LFG's answer to this is the ticket system. Every piece of work the AI performs exists as a discrete, inspectable record.

What a Ticket Contains

Every ticket in LFG represents one unit of work. Before execution starts, it has:

Title: What this ticket is doing in plain English
Description: The full context — what's being built, why, relevant background
Acceptance criteria: Explicit conditions that define "done"
Type: What kind of work this is (research, PRD creation, implementation, testing, bug fix, etc.)
Dependencies: Which other tickets must complete before this one runs

During and after execution:

Status trail: Every status transition, timestamped
Agent output: The full streamed output from the AI as it worked
Sandbox link: The isolated execution environment where code ran
Completion summary: What was produced, what succeeded, what was skipped

Why Acceptance Criteria Matter

One of the less obvious design choices in LFG is requiring explicit acceptance criteria for every ticket before execution starts.

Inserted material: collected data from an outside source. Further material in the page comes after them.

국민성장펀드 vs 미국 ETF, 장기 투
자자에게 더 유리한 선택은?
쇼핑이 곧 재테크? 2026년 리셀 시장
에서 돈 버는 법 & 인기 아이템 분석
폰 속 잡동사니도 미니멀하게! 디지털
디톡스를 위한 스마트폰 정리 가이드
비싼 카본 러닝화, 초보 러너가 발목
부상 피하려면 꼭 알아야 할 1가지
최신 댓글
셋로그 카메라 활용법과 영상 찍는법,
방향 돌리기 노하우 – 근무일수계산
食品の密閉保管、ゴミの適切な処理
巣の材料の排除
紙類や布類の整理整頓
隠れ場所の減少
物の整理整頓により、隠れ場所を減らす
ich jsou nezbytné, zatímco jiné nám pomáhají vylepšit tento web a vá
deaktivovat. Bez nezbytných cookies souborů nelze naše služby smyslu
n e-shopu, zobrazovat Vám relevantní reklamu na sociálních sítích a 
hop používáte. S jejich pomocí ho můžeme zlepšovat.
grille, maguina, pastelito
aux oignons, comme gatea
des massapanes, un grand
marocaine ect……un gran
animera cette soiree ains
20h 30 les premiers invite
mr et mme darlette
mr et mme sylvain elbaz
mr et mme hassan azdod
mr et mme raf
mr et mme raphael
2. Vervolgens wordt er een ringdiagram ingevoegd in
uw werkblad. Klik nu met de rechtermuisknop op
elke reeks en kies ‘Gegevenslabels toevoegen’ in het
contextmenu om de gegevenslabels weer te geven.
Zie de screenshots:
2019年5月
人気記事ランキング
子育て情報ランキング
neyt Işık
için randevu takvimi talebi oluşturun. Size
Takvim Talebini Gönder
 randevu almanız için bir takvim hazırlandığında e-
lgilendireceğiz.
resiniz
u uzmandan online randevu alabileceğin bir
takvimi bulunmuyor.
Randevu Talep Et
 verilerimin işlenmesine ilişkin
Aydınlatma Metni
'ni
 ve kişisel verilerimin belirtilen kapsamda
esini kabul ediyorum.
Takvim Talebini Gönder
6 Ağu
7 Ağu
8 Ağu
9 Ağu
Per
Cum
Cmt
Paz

The instinct is to skip this — it's extra friction, and the AI is going to do what it does regardless. But acceptance criteria serve two purposes that aren't about the AI at all.

First, they force the orchestrator (and the human reviewing the plan) to be explicit about what success looks like before any work happens. Vague goals produce vague work. "Implement user authentication" is a spec for an entire system. "Implement JWT token generation and validation with refresh token support, tested with expired/invalid token cases" is a ticket.

Second, they give you a standard for review. When a ticket comes back completed, you're not just asking "does this look right?" You're checking specific, enumerable conditions. This makes review faster and more consistent.

Status as a Communication Protocol

The ticket status — queued, ready, running, completed, failed, blocked — isn't just bookkeeping. It's how the orchestrator and the human interface communicate.

blocked is particularly important. When a ticket is blocked, it means the AI hit something it can't resolve autonomously — a missing dependency, an ambiguous requirement, a decision that requires business context. The orchestrator surfaces this immediately rather than guessing or proceeding with bad assumptions.

This is the opposite of hallucination risk. The system is designed to stop and ask when it's uncertain, not to make something up and keep going.

Parallel Visibility

Because all work is ticketed, you can see an entire sprint's worth of work in progress simultaneously. Three tickets running in parallel is just three rows in a list, each streaming their outputs in real time.

This is a qualitative change from watching a single conversation. You can compare outputs, catch inconsistencies between what different agents are producing, and spot when two tickets are making conflicting assumptions — before they're both "done" and you have to reconcile them.

The Review Checkpoint

LFG doesn't assume every ticket output is automatically correct. The system has explicit review checkpoints built into pipelines — moments where work pauses and a human is expected to look at outputs before the next stage begins.

Typically this happens at high-leverage points: after a PRD is generated (before breaking it into implementation tickets), after a major feature is implemented (before tests are written against it), after a refactor (before it's merged into the main branch).

These checkpoints aren't gaps in the automation. They're intentional design. The best AI-human collaboration isn't AI handling everything; it's AI handling everything it's good at, and humans intervening at the moments where human judgment is most valuable.

What This Means in Practice

If you've worked with AI coding assistants before, the ticket-based workflow takes a little adjustment. You're not editing a prompt and re-running until you get what you want. You're reviewing a plan, approving it, and then reviewing outputs at checkpoints.

The upside: you spend far less time on execution and far more time on direction. The quality of the output correlates more with the quality of the acceptance criteria you wrote than with how much you intervened during execution.

That's a skill shift worth making. The engineers who are most effective with LFG aren't the ones who micromanage every agent output — they're the ones who've learned to write crisp requirements and trust the system to execute against them.